▶ [TO-DO ITEM]: The entries below contain a line with "Adopts 2026 Budget" and a line with "customer up three". Retype exactly everything from the first down to the second, both included, and nothing else.

-------

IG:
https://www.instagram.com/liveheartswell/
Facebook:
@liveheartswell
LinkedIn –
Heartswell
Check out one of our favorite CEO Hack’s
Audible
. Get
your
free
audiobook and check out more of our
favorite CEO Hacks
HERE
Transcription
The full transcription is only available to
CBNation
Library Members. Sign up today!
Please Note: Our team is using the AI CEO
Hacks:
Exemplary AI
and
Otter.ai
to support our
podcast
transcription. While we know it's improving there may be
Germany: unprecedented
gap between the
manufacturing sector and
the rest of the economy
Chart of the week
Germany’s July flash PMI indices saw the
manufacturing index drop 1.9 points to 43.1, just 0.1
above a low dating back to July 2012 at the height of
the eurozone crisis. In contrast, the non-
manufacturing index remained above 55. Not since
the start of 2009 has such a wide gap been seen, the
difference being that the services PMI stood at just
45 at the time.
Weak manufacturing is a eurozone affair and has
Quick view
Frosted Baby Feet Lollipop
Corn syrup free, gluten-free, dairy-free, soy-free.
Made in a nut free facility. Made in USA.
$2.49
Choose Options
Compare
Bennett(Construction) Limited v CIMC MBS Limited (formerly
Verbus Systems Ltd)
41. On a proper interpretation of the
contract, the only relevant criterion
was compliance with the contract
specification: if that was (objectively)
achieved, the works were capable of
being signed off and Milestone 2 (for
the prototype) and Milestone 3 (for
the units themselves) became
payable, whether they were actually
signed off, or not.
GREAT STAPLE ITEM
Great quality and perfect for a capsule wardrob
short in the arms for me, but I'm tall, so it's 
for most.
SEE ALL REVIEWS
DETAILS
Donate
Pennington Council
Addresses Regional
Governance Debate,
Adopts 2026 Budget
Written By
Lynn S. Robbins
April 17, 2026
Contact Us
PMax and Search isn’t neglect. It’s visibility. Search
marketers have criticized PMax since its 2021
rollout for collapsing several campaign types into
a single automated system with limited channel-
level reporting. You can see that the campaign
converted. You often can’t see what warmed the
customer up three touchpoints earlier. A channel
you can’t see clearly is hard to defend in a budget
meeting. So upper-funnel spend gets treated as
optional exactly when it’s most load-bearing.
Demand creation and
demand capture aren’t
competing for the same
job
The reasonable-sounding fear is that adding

-------

▶ [WRITTEN REPLY]:
Adopts 2026 Budget
Written By
Lynn S. Robbins
April 17, 2026
Contact Us
PMax and Search isn’t neglect. It’s visibility. Search
marketers have criticized PMax since its 2021
rollout for collapsing several campaign types into
a single automated system with limited channel-
level reporting. You can see that the campaign
converted. You often can’t see what warmed the
customer up three touchpoints earlier. A channel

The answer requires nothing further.